Pablo José, the older of Hernández Mayoral's and Rivera MacMurray's two children, had suffered unexplained abdominal pains since October. The couple had taken Pablo José to specialists in San Juan, New York and Boston.
"I suspected that I would run for office at one point or another," Hernández Mayoral says. "In my ideal life plan this would have occurred later in life. But one does not always control all the events.
"When [Calderón] informed me that she wasn't running again, all the internal polls showed that I was the preferred candidate of the populares. That really came at a very difficult moment for me. I do understand that if I am the strongest candidate that the party may have, well, that's a responsibility that one has to assume for the party."
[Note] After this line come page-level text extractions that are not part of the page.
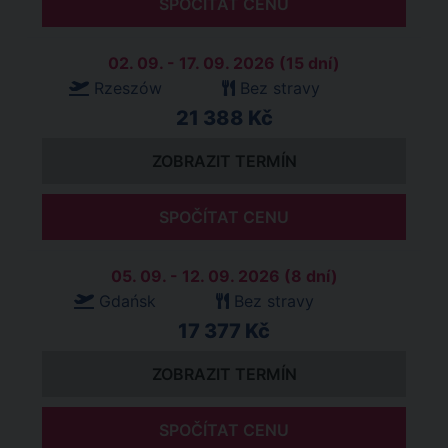
SPOČÍTAT CENU
02. 09. - 17. 09. 2026 (15 dní)
Rzeszów
Bez stravy
21 388 Kč
ZOBRAZIT TERMÍN
SPOČÍTAT CENU
05. 09. - 12. 09. 2026 (8 dní)
Gdańsk
Bez stravy
17 377 Kč
ZOBRAZIT TERMÍN
SPOČÍTAT CENU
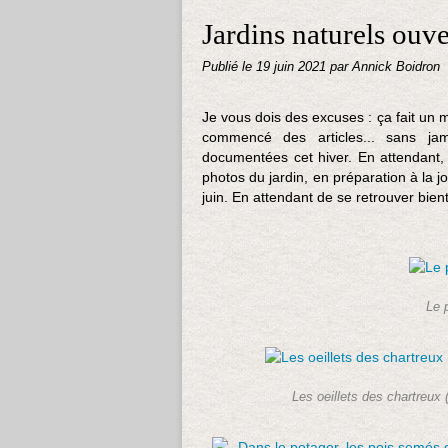
Jardins naturels ouver
Publié le
19 juin 2021
par Annick Boidron
Je vous dois des excuses : ça fait un mo
commencé des articles... sans jama
documentées cet hiver. En attendant,
photos du jardin, en préparation à la jo
juin. En attendant de se retrouver bien
Le p
Les oeillets des chartreux (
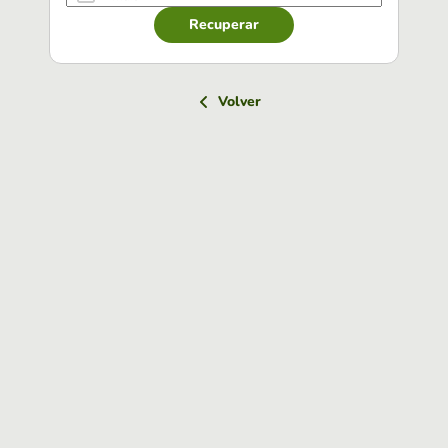
Recuperar
Volver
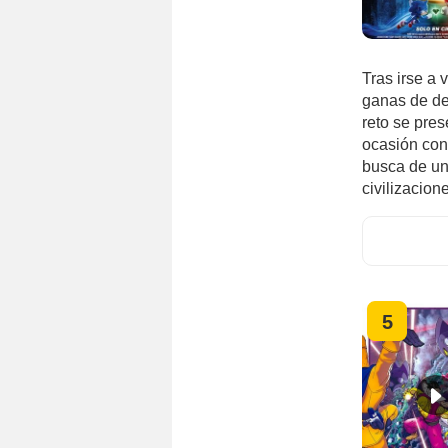
Tras irse a 
ganas de de
reto se pres
ocasión con
busca de un
civilizacion
5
Hernández Mayoral held a press conference this month to describe his son's condition and its potential effect on his campaign. He said the procedure last month to remove his gall bladder did not end the pain. The still-unexplained inflammation is not life-threatening but affects Pablo José's quality of life. This month, the boy returned to Boston to have an extension implanted.
"My priority is the search for a cure for my son," he told reporters. "If this arrives at a point that I understand that this is incompatible with the pursuit of a candidacy for governor . . . I wouldn't have the least doubt in withdrawing."
For now, he says, he is pursuing a return to La Fortaleza, as the first governor born in the commonwealth.
"Puerto Rico has all the conditions to be a much better country than it is," he says. "Someone looking at it from the past might sit down in awe and admire what it is that we have achieved. We see that from the present and we feel that we haven't achieved enough."